Variety across the parks and resorts, Dolven says, has been at the heart of their achievement in proliferating all things plant-based.

“That means familiar foods that are designed to be approachable, like the spaghetti and Impossible meatballs at Tony’s Town Square or the Impossible nachos at the Sci-Fi Dine-In Theater … to adventurous items where you might not expect them, like the soba noodle salad in a waffle bowl at Fairfax Fare or the ancient grains stew at Citricos.”

Others, too, such as the “from the harvest” potjie option at Sanaa, located inside Disney’s Animal Kingdom Lodge, are naturally vegan items that slide easily into the Cinderella’s glass slipper of plant-based fare.
There are no special boxes, other than the obvious, that Disney chefs must tick as they develop new items, says Dolven.

“The idea was simply to create dishes that looked great, sounded great and tasted great, and our culinary team definitely delivered on that,” she says. “The challenges, largely, have fallen on the dessert side, where ingredients like butter, eggs and milk all play a really functional role.”
A quick, concentrated glance at the options for this year’s Epcot International Flower & Garden Festival (already underway and running through June 2) and you’ll see that pastry chefs have sailed over any such hurdles.

The field has exploded with sophisticated plant-based offerings. Cases in point: the lemon tart with lemon curd, blood orange fluid gel, aquafaba meringes and raspberry powder, available at the aptly named Citrus Blossom outdoor kitchen and the all-new coconut-chocolate flancocho, a chocolate cake/coconut custard offering that’s topped with passionfruit caramel. You’ll find this one between France and Morocco at La Isla Fresca.

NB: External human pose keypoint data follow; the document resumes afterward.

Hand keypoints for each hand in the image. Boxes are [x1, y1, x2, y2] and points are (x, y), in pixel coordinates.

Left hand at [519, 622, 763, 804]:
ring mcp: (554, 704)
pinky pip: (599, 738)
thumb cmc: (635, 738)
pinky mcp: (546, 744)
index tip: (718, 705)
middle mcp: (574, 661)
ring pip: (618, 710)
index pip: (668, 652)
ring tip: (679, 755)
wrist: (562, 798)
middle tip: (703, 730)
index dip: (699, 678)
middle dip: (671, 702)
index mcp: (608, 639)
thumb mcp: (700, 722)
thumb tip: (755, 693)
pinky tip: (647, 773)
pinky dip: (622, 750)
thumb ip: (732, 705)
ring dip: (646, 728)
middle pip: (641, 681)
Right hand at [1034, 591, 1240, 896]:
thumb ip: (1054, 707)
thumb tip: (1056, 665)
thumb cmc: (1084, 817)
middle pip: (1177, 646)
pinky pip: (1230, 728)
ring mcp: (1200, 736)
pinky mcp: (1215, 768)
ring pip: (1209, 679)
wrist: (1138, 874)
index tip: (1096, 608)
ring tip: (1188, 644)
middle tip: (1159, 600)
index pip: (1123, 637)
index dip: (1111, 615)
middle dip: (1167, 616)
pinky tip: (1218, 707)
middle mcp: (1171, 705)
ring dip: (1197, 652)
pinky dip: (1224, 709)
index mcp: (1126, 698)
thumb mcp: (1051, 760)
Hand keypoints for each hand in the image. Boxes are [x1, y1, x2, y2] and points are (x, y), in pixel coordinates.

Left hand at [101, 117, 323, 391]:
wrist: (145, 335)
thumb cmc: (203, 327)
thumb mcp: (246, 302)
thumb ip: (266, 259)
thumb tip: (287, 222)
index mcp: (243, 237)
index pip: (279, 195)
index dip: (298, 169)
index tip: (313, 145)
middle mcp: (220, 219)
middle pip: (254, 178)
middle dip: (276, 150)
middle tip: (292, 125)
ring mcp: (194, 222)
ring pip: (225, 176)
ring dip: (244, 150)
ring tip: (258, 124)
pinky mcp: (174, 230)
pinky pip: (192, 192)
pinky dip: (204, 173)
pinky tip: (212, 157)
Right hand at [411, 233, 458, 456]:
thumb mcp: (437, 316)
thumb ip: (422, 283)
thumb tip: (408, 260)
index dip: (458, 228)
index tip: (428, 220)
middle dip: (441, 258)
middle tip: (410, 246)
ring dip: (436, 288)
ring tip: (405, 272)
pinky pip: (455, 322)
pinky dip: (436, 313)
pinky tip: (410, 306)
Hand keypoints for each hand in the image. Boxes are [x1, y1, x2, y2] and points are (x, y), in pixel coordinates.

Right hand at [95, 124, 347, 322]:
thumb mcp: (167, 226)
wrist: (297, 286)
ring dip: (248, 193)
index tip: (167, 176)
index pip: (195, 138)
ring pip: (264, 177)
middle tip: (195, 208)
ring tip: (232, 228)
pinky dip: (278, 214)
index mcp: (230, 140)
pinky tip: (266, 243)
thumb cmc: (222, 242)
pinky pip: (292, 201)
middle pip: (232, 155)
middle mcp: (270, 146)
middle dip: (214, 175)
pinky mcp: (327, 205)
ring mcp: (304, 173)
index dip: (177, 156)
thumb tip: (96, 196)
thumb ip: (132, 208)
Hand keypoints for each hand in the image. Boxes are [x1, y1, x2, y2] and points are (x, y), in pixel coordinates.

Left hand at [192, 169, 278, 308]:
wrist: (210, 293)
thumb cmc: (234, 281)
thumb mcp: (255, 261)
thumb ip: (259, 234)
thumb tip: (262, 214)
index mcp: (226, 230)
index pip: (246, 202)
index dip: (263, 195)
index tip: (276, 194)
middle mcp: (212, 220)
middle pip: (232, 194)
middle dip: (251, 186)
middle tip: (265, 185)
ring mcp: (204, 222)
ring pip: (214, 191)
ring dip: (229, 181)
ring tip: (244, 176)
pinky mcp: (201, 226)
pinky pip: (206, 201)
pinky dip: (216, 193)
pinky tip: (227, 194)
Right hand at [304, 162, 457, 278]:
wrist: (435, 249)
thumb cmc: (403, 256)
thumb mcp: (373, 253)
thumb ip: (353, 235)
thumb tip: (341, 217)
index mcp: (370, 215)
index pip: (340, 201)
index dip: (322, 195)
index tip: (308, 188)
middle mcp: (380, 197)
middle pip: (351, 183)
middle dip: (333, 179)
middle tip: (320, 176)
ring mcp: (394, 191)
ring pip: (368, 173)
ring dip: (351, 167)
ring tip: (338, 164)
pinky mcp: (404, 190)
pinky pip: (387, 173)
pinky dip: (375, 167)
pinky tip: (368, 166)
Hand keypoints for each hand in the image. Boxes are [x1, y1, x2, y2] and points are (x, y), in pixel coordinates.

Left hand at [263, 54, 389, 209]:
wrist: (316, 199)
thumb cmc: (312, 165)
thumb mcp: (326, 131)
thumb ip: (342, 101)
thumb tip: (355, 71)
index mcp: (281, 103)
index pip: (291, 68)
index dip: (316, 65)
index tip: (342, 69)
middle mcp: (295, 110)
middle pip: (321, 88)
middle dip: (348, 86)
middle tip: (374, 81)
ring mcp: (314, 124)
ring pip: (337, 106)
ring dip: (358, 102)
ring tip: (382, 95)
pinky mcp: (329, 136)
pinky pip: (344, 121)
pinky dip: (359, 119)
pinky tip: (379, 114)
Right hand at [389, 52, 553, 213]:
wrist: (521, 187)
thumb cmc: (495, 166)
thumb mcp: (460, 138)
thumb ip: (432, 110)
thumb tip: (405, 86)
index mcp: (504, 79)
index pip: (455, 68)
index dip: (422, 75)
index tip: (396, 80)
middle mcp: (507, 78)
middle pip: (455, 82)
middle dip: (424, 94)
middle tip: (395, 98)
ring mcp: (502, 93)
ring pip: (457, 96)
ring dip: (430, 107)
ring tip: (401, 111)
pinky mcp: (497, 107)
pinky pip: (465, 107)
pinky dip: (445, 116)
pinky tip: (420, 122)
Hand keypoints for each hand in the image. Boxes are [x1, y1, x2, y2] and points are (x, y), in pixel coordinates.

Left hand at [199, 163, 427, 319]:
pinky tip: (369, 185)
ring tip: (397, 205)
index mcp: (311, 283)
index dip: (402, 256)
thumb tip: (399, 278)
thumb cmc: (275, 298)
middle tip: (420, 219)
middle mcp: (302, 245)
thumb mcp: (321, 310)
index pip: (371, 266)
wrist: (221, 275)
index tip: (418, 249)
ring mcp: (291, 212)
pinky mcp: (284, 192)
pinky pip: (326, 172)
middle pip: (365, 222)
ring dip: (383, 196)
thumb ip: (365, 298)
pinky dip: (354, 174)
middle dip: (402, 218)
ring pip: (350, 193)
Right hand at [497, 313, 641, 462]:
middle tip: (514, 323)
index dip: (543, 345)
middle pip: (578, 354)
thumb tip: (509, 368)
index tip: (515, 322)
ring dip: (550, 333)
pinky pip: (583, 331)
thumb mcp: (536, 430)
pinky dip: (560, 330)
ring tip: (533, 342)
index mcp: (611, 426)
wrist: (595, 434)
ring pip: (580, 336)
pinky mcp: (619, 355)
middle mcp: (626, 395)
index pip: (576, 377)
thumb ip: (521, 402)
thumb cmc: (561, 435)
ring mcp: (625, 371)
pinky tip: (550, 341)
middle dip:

All across the Disney empire, says Dolven, pastry chefs are bringing the plant-based power to the plate.
“Sponge cherry cake, coconut pineapple bread pudding, banana cream pie, cinnamon sugar doughnuts…” she rattles off. The list is extremely long and delightful.”
Dolven marvels at the seeming ease with which chefs come up with ideas and their collaboration as they taste, give notes and help one another refine their dishes. “And the layer that I think that’s unique to Disney is making sure not only that the dish is great tasting, but that it’s something that can be executed well every day.”

The fire of plant-based fare is burning so hot, in fact, that even at Disney Springs, at venues both Disney-owned and operated and those that aren’t, options abound, from vegan bratwurst at B.B. Wolf’s Sausage Co. and Kung Pao cauliflower at City Works Eatery & Pour House to doughnuts and lattes at Everglazed Donuts & Cold Brew and vegan paella at Jaleo by José Andrés.

“Plant-based dining really is here to stay,” says Dolven. “We see it across the industry. It’s guided by the desire to eat healthier. It’s guided by the desire to make sustainable choices that are good for the planet. But, it’s also about innovation, not only in recipes and doing exciting things with ingredients that are inherently plant-based, but in the creation of new plant-based ingredients.”

Meat substitutes and cheese substitutes, she says, are continually refined, as well as other products, like bean and sesame milks and plant-based seafood alternatives.
Meantime, you can snag a plate of lumpia with plant-based pork and enjoy a vegan spin around the Flower & Garden-decked World Showcase and plot your own culinary course for adventure and marvel, like Dolven, at what five years of plant-based progress tastes like.